▶ **DOCUMENT TEXT**
━━━━━━━━━━━━━━━━━━━━━━━━━━━━━━

Should medical schools be mandated to teach nutrition?

Doctor, do you know a lot about human nutrition? You said “yes?”

Congratulations, if that is true. But I suspect that South Carolina Congressman Joe Wilson’s infamous quote “you lie” is applicable.

American medical schools traditionally have done a horrible job with their curricular treatment of clinical nutrition. University curricula are controlled by the faculty and, when the faculty don’t know or care much about a topic, it often gets short shrift.

I personally hate the notion of a legislature mandating that medical education institutions teach certain curricular topics. Yet, sometimes that seems the only way to get it done.

By current count, 15 states — including California, Connecticut, Florida, Iowa, Kentucky, Massachusetts, Nevada, New Jersey, Oklahoma, Oregon, Pennsylvania, Rhode Island, Tennessee, Texas, and West Virginia — mandate Continuing Medical Education in specific topics.

Rhode Island lists the largest number of topics, six.

━━━━━━━━━━━━━━━━━━━━━━━━━━━━━━

Records from a data source:
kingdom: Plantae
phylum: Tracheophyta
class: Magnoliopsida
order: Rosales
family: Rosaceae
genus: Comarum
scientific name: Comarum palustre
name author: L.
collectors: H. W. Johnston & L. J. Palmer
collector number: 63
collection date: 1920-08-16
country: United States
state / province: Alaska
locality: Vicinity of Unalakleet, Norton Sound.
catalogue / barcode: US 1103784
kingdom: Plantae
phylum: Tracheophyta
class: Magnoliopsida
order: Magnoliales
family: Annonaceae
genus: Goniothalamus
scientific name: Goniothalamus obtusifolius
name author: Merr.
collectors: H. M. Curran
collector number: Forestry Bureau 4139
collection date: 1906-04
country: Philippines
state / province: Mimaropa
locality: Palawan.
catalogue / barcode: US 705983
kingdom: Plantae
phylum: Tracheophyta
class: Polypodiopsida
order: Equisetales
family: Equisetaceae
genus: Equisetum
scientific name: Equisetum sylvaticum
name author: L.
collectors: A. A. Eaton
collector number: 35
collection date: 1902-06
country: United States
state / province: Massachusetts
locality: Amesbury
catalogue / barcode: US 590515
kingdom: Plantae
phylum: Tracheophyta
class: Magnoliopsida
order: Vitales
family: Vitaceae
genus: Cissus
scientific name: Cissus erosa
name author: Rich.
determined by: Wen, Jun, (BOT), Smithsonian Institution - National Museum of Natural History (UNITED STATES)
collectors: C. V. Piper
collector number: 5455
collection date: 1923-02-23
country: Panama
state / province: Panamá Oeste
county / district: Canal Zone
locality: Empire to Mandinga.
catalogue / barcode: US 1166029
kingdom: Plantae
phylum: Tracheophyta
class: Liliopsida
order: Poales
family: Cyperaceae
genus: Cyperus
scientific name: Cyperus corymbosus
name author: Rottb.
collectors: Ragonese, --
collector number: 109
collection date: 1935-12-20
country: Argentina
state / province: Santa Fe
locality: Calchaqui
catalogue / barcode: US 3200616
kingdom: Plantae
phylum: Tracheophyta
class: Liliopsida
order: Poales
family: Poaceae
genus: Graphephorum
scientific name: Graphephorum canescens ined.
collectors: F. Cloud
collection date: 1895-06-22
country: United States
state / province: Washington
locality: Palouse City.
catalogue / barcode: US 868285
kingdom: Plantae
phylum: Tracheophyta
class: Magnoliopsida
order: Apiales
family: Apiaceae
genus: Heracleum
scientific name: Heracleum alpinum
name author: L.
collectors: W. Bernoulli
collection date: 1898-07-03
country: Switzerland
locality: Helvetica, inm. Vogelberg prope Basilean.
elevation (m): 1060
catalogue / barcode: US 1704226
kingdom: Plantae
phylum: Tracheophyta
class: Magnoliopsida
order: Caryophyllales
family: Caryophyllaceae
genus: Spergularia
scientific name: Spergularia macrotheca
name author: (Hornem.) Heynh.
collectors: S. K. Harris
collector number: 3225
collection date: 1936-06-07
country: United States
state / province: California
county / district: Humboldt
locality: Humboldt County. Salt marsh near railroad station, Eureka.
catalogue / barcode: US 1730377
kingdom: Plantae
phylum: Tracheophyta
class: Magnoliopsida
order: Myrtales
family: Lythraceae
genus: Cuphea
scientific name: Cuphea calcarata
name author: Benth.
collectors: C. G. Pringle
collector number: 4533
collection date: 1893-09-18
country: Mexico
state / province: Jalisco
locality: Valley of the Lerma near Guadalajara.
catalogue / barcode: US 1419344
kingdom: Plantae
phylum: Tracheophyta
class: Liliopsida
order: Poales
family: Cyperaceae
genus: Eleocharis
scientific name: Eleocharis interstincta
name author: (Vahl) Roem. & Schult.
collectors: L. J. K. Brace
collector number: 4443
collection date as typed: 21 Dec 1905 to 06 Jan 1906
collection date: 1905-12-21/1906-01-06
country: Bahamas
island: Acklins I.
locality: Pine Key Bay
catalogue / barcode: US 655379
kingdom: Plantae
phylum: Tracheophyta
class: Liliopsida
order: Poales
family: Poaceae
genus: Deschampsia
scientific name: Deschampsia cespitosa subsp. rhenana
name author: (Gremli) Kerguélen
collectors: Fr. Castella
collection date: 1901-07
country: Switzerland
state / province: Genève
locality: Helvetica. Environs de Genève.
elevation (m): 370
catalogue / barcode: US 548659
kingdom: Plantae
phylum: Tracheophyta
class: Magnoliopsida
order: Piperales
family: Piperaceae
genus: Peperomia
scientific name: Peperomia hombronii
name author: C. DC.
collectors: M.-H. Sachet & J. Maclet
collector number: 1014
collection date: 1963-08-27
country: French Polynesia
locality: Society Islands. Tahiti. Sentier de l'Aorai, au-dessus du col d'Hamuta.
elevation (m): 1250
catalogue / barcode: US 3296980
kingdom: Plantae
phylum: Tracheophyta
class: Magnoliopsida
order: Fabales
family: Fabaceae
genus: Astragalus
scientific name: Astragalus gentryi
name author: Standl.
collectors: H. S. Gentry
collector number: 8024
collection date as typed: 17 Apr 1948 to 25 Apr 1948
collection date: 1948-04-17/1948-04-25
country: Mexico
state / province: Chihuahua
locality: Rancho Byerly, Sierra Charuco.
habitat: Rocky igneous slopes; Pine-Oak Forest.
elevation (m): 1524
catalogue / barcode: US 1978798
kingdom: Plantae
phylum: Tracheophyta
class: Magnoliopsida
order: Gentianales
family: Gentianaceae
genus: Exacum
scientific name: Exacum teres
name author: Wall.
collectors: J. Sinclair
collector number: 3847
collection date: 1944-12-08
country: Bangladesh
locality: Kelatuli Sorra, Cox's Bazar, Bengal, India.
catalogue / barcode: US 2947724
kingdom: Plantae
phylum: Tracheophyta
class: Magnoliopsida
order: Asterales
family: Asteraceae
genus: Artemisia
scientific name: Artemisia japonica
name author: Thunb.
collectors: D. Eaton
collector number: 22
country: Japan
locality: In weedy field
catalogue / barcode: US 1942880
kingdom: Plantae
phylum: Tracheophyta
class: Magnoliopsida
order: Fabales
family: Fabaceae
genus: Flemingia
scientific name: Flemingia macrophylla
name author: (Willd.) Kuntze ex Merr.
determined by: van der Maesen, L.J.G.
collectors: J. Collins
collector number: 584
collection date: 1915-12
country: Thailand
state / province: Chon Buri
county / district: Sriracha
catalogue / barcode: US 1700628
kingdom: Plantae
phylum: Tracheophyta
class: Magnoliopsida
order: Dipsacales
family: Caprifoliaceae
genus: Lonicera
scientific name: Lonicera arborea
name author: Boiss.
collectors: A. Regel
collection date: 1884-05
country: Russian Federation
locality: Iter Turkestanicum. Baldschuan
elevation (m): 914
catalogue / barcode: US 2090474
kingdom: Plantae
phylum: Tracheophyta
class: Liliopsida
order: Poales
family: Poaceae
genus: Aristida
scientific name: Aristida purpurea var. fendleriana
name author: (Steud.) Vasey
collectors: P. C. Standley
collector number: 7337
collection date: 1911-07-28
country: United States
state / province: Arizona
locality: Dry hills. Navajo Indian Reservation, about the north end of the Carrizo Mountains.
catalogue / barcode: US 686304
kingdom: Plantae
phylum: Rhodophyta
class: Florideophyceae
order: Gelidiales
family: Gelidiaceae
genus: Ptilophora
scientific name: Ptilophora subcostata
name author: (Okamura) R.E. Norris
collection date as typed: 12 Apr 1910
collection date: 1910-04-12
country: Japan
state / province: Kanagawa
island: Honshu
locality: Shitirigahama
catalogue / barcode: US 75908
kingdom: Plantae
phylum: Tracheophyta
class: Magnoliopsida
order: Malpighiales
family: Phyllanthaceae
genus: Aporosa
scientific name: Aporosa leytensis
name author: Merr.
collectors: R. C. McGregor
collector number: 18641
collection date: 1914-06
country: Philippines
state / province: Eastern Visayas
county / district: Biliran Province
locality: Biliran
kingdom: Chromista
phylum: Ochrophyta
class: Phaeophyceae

━━━━━━━━━━━━━━━━━━━━━━━━━━━━━━

Copy the passage of the nutrition article between "American medical schools" and "in specific topics.", inclusive. These items have nothing to do with the article on teaching nutrition in medical schools.

American medical schools traditionally have done a horrible job with their curricular treatment of clinical nutrition. University curricula are controlled by the faculty and, when the faculty don’t know or care much about a topic, it often gets short shrift.

I personally hate the notion of a legislature mandating that medical education institutions teach certain curricular topics. Yet, sometimes that seems the only way to get it done.

By current count, 15 states — including California, Connecticut, Florida, Iowa, Kentucky, Massachusetts, Nevada, New Jersey, Oklahoma, Oregon, Pennsylvania, Rhode Island, Tennessee, Texas, and West Virginia — mandate Continuing Medical Education in specific topics.